▸ **INPUT DATA**:
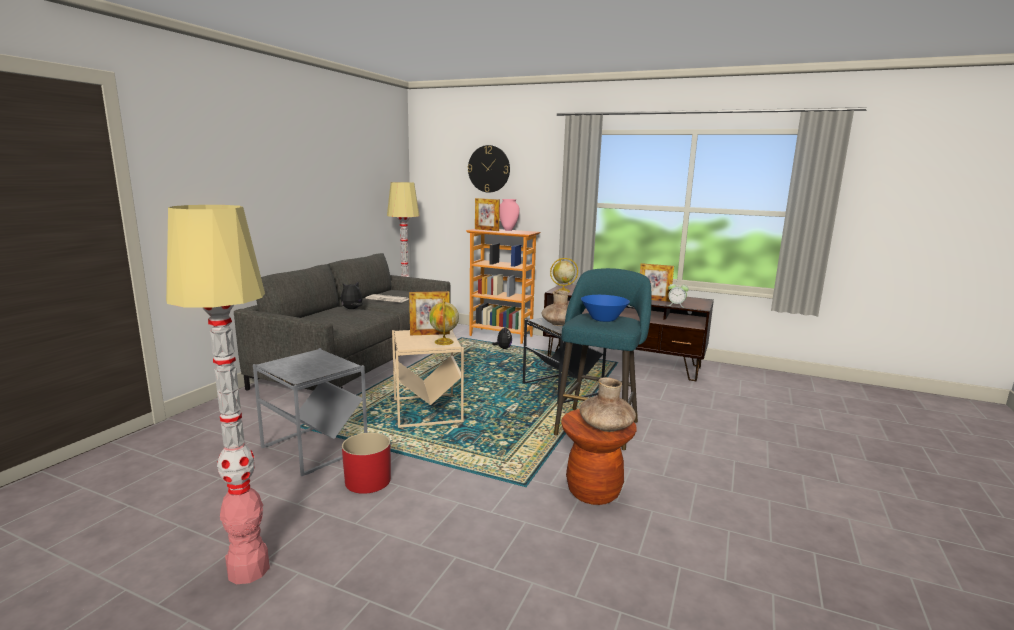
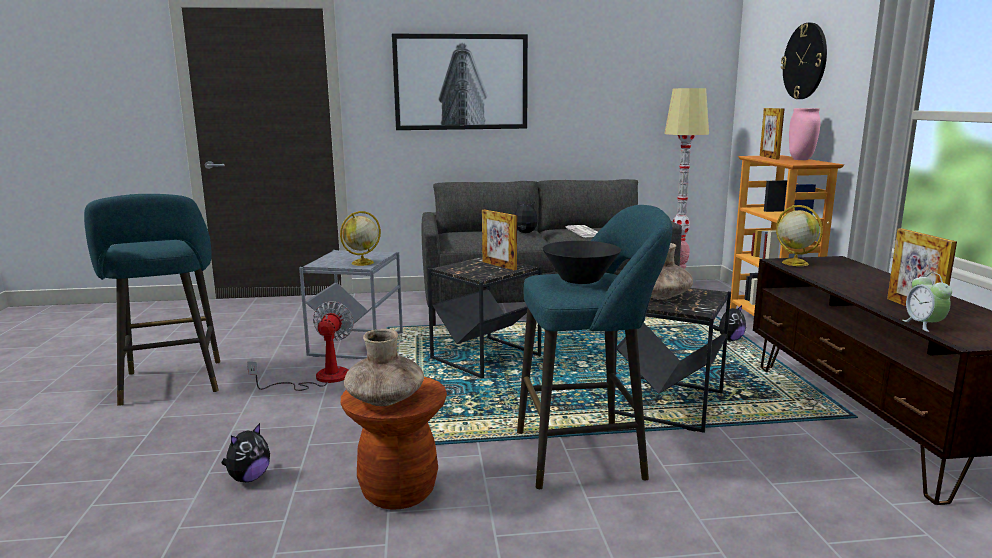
camera: 60 degrees right, 0 degrees up
floor lamp [166,205,270,584] -> turquoise stool [84,194,220,406]
red planter [342,433,391,494] -> fan [247,301,354,391]
beige side table [392,329,464,428] -> black side table [427,257,542,379]
globe [429,298,459,345] -> globe moved to [340,211,381,266]
blue bowl [581,295,630,322] -> black bowl [542,241,621,284]
none -> plush toy [221,423,270,482]
none -> picture [392,34,528,130]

▸ **PROBLEM STATEMENT**: Give all the records again, exactly, without images.

▸ **TASK RESULT**:
camera: 60 degrees right, 0 degrees up
floor lamp [166,205,270,584] -> turquoise stool [84,194,220,406]
red planter [342,433,391,494] -> fan [247,301,354,391]
beige side table [392,329,464,428] -> black side table [427,257,542,379]
globe [429,298,459,345] -> globe moved to [340,211,381,266]
blue bowl [581,295,630,322] -> black bowl [542,241,621,284]
none -> plush toy [221,423,270,482]
none -> picture [392,34,528,130]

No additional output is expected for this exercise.